Scientists at the University of California San Diego School of Medicine used human brain organoids to explain how a genetic mutation associated with a profound form of autism disrupts neural development.
To recover the genes function effectively, the neural structure and function were saved thanks to gene therapy techniques.
Mutations in Transcription Factor 4 (TCF4), an essential protein in brain development, have elicited several neurological and neuropsychiatric illnesses, including autism spectrum disorders (ASD) and schizophrenia. However, none of the facts about this fact has been revealed about what happens to the human brain whenTCF4 is mutated.
Researchers studied Pitt-Hopkins Syndrome, an ASD, which is specifically caused by mutations inTCF4. Children with this genetic condition have profound cognitive and motor difficulties and are typically non-verbal.
The UC San Diego team then created a human research model of the condition using stem cell technology. Patients skin cells were then transformed into three-dimensional brain organoids, or mini-brains.
The brain organoids are examined in depth for structural and functional differences between theTCF4-mutated samples and their controls.
Alysson R. Muotri, a senior research author at the University of California in medicine, is the director of the UC San Diego Stem Cell Program and a member of the Sanford Consortium for Regenerative Medicine.
Many of the cells were not actually neurons, but neural progenitors. These simple cells are meant to multiply and then mature into special brain cells, although some part of this process had gone awry.
TheTCF4mutation has resulted in downstream dysregulation ofSOXgenes and the Wnt pathway, two key molecular signals that guide embryonic cells to multiply, mature into neurons, and migrate to the correct location in the brain.
Due to this dysregulation, neural progenitors performed poorly and therefore fewer cortical neurons were produced. The cells that matured into neurons were less excitable than normal and often remained clustered together instead of posing themselves into finely-tuned neural circuits.
The mutated brain organoid''s atypical cellular structure has disrupted neural activity, which according to the authors, would likely lead to impaired cognality and motor function down the line.

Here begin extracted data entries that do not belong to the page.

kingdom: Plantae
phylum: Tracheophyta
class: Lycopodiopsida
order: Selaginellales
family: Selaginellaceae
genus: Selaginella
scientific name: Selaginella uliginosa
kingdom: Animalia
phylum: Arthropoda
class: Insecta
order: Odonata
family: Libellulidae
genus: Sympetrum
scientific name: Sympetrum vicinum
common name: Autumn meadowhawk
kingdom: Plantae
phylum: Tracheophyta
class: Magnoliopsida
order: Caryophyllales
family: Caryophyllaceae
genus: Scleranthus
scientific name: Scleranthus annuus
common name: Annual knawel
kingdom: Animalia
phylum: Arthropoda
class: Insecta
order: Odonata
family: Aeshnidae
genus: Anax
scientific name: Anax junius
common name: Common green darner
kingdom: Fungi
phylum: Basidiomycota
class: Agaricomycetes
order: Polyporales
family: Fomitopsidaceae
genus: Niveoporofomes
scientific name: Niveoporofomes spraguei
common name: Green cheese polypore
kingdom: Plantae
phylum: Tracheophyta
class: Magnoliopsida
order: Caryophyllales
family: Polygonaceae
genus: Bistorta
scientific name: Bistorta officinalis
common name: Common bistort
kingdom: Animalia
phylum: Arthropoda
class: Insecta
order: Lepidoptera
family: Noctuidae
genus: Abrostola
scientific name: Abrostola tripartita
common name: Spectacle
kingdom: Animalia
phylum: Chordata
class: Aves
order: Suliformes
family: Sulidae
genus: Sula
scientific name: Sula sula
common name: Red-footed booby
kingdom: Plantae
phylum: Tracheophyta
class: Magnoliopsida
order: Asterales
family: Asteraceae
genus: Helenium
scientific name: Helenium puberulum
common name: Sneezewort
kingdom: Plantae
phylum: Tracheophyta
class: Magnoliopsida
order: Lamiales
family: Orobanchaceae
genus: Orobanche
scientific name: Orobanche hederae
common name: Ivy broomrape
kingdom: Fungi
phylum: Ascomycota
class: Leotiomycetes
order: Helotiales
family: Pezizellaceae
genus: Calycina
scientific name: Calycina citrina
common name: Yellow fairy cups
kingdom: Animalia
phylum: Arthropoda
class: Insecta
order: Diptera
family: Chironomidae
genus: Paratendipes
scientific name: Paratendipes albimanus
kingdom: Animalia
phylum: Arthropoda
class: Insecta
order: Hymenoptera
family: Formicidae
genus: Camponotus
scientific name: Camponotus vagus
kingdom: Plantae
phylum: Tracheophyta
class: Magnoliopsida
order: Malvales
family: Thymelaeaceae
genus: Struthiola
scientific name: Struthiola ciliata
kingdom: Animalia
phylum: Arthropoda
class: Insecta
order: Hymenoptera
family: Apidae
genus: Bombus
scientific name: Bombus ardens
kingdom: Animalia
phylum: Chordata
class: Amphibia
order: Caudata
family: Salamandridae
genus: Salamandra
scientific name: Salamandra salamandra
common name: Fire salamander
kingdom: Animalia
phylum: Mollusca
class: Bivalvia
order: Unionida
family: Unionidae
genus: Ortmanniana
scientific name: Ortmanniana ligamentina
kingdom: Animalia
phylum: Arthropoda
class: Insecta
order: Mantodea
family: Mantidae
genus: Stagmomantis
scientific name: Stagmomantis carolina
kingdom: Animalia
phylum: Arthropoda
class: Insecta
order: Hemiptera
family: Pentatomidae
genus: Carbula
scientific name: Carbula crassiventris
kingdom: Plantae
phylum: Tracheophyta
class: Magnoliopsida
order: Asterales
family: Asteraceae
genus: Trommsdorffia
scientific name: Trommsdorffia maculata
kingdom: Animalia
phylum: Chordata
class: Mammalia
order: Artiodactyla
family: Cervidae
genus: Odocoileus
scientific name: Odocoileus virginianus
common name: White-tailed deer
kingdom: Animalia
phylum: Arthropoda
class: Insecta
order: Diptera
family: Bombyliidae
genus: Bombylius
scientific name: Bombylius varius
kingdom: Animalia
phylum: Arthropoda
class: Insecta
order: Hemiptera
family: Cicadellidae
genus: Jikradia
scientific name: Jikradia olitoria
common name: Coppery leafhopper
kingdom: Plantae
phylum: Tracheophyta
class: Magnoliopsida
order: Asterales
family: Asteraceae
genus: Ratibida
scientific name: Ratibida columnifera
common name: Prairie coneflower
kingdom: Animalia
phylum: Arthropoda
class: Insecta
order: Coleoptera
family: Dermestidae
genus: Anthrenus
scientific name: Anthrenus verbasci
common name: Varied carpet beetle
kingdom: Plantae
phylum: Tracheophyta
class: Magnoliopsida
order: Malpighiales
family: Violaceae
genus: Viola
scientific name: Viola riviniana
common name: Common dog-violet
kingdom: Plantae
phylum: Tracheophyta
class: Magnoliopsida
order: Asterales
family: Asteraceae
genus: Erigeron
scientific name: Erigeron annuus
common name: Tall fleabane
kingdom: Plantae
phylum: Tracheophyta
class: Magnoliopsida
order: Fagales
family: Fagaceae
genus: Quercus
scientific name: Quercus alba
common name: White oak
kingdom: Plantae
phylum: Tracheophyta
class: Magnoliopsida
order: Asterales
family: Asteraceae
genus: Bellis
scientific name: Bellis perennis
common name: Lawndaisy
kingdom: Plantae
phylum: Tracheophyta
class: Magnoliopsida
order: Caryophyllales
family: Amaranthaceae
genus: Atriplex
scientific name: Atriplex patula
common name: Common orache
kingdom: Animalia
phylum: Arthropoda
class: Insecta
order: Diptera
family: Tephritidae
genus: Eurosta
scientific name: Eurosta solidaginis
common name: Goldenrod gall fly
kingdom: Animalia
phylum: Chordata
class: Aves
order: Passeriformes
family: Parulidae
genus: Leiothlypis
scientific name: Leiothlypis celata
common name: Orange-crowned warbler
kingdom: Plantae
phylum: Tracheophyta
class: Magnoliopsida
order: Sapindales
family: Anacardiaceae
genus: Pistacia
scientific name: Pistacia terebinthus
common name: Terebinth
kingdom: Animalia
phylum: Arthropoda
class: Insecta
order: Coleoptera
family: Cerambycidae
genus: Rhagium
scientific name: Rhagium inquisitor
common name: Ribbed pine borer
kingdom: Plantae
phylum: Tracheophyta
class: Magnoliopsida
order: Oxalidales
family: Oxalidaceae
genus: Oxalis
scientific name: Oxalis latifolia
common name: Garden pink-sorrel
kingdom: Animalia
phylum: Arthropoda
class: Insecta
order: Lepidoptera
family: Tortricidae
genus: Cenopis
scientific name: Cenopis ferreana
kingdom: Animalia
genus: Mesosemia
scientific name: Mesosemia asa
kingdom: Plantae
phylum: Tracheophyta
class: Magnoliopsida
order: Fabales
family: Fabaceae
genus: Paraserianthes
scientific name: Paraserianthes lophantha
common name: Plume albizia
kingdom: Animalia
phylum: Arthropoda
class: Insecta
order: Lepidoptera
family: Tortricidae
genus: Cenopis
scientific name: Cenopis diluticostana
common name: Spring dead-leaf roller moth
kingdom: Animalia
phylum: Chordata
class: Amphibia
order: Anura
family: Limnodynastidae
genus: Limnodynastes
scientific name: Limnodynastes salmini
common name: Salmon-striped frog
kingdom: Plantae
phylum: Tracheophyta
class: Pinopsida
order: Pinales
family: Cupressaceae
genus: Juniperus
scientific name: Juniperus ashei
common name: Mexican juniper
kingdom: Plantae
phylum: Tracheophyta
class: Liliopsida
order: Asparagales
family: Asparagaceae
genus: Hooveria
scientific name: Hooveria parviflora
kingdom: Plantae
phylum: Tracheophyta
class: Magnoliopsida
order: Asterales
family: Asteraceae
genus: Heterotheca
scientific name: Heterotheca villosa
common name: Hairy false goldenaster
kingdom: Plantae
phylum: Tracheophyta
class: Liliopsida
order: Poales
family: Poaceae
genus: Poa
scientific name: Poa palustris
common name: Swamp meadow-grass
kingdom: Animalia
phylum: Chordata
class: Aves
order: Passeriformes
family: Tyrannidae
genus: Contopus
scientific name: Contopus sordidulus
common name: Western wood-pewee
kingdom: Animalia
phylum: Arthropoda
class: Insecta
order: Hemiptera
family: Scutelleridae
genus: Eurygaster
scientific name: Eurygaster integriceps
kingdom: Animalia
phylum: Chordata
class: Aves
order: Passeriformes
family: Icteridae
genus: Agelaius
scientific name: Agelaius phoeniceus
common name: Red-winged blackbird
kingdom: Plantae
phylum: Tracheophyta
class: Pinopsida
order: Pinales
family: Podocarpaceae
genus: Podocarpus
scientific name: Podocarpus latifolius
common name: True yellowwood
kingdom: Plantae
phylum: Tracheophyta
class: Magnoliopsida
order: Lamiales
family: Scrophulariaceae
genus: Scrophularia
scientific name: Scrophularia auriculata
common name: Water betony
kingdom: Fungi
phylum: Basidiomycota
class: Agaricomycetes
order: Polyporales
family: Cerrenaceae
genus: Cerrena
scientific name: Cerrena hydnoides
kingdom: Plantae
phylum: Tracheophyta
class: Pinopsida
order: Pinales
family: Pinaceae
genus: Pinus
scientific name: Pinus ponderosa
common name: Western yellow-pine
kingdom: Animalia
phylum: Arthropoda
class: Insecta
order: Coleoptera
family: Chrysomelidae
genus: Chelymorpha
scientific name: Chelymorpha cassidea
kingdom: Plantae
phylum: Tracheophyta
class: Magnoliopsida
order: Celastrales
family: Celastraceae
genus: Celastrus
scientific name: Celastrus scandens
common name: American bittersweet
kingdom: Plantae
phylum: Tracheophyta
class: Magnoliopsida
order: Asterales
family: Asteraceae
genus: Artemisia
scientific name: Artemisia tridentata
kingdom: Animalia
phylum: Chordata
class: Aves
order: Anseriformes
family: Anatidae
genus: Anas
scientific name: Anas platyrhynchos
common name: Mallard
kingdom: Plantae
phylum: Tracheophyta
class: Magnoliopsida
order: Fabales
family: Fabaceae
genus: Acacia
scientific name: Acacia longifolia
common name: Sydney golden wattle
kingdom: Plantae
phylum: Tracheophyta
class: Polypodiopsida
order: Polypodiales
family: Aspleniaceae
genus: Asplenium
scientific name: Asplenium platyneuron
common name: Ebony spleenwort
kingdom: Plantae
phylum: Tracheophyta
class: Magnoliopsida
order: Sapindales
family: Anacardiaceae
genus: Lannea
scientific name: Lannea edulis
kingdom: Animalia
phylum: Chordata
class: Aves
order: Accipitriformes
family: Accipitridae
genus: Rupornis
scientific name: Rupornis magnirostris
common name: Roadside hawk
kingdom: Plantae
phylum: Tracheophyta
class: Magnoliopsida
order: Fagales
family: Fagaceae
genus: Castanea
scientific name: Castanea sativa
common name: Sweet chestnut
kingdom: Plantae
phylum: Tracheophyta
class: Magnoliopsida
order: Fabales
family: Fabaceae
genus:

We were surprised to see such significant developmental challenges at all of these different levels, and it left us wondering what we could do to do them, according to the first author Fabio Papes, PhD, an associate professor at the University of Campinas and a visiting scholar at the University of San Diego School of Medicine who provided the work. Papes has a friend with Pitt-Hopkins Syndrome, which motivated him to studyTCF4.
The team conducted experiments on two different gene therapy techniques in order to recover the functional gene in brain tissue. Both methods effectively increasedTCF4 levels, and in doing so, corrected Pitt-Hopkins Syndrome phenotypes at molecular, cellular, and electrophysiological scales.
The fact that we can correct this one gene and the whole neural system, even at a functional level, is stunning, according to Muotri.
These genetic therapies took place during a prenatal stage of brain development, whereas children would receive their diagnosis and treatment a few years later. In this context, clinical trials must first establish whether a later intervention is still safe and effective. In this way, the team is developing their recently licensed gene therapy tools to help with the discovery of TCF4 in the brain.
Muotri said that any improvement in motor-cognitive function and quality of life would be a valuable task for these children and their relatives.
"What I feel apart from this work is that these researchers are going beyond the lab and working hard to make these findings clinically acceptable, according to Audrey Davidow, the president of the Pitt Hopkins Research Foundation. This is so much more than a stellar academic paper, and it''s a true measure of what well-practiced science can accomplish to hopefully change human lives for the better."